Let’s start by having a look at the formula:

`lm(formula = Dem_Gov1984 ~ GDPPC1984, data = GDP_Dem)`

Dem_Gov1984 : is our **dependent variable**

GDPPC1984 : is our **independent variable**

```
Residuals:
## Min 1Q Median 3Q Max
## -104.470 -16.507 -6.817 16.879 53.869
```

Residuals : The difference between the observed values and the predicted values of GDPPC1984.

```
Coefficients:
Estimate Std. Error t value Pr(>|t|)
(Intercept) 1.924e+01 3.777e+00 5.094 1.70e-06 ***
GDPPC1984 1.519e-03 2.522e-04 6.024 2.99e-08 ***
```

This part of the output describes the coefficients for the intercept and the independent variables.

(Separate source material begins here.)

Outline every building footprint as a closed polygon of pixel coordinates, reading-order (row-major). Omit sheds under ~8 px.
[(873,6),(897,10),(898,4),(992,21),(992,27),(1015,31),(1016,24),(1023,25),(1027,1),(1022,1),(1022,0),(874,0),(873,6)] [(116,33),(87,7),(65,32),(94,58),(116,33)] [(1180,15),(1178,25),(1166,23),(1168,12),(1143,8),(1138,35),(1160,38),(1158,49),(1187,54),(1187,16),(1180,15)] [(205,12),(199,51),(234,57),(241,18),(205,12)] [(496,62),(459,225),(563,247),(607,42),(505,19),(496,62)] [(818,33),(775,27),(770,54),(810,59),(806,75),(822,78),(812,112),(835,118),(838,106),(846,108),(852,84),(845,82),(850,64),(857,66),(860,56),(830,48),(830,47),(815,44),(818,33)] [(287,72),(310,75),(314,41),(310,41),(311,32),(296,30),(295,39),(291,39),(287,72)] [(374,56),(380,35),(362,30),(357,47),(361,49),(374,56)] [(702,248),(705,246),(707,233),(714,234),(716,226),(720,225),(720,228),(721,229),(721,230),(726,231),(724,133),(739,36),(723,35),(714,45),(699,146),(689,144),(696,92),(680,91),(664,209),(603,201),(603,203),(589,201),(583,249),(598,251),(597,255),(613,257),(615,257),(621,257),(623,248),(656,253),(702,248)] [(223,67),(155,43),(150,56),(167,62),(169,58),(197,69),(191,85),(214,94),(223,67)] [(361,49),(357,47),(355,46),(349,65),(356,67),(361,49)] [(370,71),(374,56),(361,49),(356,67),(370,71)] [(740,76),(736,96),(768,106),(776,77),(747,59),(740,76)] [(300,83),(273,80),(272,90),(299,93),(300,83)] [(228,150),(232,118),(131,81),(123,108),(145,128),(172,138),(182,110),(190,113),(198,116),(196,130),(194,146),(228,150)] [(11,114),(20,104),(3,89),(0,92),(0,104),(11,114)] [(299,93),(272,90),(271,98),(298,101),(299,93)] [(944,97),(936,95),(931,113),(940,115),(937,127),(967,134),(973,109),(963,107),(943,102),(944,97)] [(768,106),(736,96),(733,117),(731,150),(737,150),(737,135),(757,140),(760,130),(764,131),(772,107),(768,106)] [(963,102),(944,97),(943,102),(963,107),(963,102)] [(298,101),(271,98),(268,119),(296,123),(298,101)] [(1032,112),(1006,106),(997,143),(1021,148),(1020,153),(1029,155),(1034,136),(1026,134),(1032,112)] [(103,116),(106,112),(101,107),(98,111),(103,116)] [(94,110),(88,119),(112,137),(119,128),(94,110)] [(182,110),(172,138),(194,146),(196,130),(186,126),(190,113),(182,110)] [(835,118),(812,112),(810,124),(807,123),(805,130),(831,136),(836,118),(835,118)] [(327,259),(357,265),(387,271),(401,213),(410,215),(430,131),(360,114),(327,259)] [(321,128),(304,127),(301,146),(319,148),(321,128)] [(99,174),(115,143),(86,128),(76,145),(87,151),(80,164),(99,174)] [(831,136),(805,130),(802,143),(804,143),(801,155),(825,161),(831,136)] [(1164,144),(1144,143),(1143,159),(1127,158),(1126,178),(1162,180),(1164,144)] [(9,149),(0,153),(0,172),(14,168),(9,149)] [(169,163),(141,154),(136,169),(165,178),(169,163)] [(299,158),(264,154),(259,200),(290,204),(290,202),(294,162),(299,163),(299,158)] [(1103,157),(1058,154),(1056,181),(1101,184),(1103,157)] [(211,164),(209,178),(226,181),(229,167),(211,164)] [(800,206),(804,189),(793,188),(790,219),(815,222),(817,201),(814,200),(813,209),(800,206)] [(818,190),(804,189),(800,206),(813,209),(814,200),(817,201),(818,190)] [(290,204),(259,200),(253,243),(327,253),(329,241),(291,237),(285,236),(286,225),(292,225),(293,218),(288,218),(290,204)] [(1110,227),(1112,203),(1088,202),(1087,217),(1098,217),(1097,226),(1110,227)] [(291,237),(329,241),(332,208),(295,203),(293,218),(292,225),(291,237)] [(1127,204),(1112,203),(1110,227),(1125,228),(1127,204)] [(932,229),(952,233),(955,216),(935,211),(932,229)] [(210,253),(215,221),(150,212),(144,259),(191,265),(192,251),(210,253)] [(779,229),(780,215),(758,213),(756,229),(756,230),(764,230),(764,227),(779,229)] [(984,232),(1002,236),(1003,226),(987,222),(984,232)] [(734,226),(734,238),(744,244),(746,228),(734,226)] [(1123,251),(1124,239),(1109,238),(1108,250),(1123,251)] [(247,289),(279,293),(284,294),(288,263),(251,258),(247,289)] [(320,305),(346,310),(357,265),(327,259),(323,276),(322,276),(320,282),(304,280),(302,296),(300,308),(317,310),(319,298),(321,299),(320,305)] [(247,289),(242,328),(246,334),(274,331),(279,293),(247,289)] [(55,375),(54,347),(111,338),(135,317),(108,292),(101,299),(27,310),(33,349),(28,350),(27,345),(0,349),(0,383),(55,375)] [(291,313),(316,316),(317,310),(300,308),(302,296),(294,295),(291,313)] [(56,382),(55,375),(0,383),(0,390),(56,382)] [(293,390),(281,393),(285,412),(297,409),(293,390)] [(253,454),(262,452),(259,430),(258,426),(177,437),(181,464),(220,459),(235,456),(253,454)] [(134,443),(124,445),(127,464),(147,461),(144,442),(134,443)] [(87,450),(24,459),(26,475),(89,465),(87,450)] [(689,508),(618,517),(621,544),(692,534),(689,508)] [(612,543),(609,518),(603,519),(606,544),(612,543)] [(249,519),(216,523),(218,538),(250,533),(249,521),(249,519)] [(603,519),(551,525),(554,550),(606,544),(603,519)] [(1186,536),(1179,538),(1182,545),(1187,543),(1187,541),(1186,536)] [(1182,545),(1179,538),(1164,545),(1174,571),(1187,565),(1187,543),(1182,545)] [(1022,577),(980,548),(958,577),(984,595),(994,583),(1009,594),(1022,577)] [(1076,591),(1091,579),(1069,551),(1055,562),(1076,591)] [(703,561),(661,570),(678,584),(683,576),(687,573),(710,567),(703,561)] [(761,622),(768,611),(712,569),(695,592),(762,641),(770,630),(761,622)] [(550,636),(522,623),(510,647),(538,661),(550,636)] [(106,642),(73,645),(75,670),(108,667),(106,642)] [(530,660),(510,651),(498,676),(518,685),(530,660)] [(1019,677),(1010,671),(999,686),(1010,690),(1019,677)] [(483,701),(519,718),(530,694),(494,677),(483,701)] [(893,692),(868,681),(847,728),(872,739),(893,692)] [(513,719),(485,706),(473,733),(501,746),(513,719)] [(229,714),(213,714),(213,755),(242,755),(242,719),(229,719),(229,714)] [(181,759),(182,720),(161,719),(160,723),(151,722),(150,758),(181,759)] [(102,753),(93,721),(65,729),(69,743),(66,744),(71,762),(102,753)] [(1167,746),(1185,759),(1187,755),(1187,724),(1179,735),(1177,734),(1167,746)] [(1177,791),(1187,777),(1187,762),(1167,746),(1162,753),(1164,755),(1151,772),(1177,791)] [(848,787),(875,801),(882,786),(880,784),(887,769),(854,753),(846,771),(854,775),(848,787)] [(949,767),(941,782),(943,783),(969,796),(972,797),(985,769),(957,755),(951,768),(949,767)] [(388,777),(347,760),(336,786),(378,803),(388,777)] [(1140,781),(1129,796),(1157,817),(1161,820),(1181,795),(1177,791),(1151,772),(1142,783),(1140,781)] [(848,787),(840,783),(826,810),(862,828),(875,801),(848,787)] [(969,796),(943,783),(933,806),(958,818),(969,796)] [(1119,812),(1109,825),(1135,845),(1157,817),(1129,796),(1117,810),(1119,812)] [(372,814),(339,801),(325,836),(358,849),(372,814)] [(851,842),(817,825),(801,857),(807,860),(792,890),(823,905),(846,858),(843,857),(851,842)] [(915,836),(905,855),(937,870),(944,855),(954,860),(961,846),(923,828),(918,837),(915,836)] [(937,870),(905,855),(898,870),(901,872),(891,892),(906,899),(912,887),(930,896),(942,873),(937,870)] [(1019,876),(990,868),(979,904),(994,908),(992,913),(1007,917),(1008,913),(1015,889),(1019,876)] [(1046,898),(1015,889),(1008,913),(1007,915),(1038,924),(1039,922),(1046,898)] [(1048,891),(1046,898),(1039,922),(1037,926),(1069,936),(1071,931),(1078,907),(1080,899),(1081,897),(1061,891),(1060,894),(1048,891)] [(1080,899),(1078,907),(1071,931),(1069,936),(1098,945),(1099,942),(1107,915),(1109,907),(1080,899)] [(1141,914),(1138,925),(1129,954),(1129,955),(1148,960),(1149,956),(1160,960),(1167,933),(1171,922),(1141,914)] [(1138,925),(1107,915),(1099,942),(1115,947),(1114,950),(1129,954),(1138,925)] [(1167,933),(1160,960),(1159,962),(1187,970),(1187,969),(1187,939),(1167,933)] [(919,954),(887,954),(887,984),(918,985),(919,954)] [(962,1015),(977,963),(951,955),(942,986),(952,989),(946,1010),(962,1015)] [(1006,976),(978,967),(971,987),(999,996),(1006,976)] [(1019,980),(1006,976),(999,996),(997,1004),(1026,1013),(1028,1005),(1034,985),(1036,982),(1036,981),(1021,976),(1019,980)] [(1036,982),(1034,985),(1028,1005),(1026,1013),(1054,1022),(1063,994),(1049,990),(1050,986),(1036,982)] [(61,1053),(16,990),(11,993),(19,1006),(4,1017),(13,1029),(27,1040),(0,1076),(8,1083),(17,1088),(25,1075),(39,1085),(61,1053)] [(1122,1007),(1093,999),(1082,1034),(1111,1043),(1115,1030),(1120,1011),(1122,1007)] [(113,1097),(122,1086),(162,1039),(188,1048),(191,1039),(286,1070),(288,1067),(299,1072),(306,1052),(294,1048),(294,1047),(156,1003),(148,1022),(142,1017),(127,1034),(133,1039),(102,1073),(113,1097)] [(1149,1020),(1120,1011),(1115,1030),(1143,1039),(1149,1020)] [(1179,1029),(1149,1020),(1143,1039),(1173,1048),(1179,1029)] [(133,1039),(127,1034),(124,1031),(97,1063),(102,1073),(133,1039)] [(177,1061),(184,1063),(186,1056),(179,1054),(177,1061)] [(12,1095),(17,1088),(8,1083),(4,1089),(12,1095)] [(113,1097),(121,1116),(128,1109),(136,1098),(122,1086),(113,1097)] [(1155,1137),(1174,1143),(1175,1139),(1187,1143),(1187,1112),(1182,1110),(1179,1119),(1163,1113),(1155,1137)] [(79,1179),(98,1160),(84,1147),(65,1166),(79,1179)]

Remember the general formula: Y=a+bx+e

We can re-write the formula using the coefficients to describe the relationship between Dem_Gov1984 and GDPPC1984.

Dem_Gov1984 = 1.92 + (1.51 * GDPPC1984)

This tells us that **for each unit increase** in the variable **Dem_Gov1984**, **GDPPC1984 increases by 1.51**

The standard error estimates the standard deviation of the sampling distribution of the coefficients in our model.

The t statistic , is used to conduct hypothesis tests on the regression coefficients. The t-test is obtained by dividing the coefficients by the standard error.

`Signif. codes: 0 ‘***’ 0.001 ‘**’ 0.01 ‘*’ 0.05 ‘.’ 0.1 ‘ ’ 1`

The p-value for each of the coefficients included in the model. According to the null hypothesis the value of the coefficient we are interested in is zero. Remember that hypothesis testing is based on the null hypothesis, the p-value will tell us whether we can reject or not the null hypothesis.

`R-squared: 0.2702, Adjusted R-squared: 0.2628 `

The R-squared and adjusted R-squared tell us how much of the variance in our model is accounted for by the independent variable.

The adjusted R-squared is a modified version of R-squared that has been adjusted for the number of predictors in the model.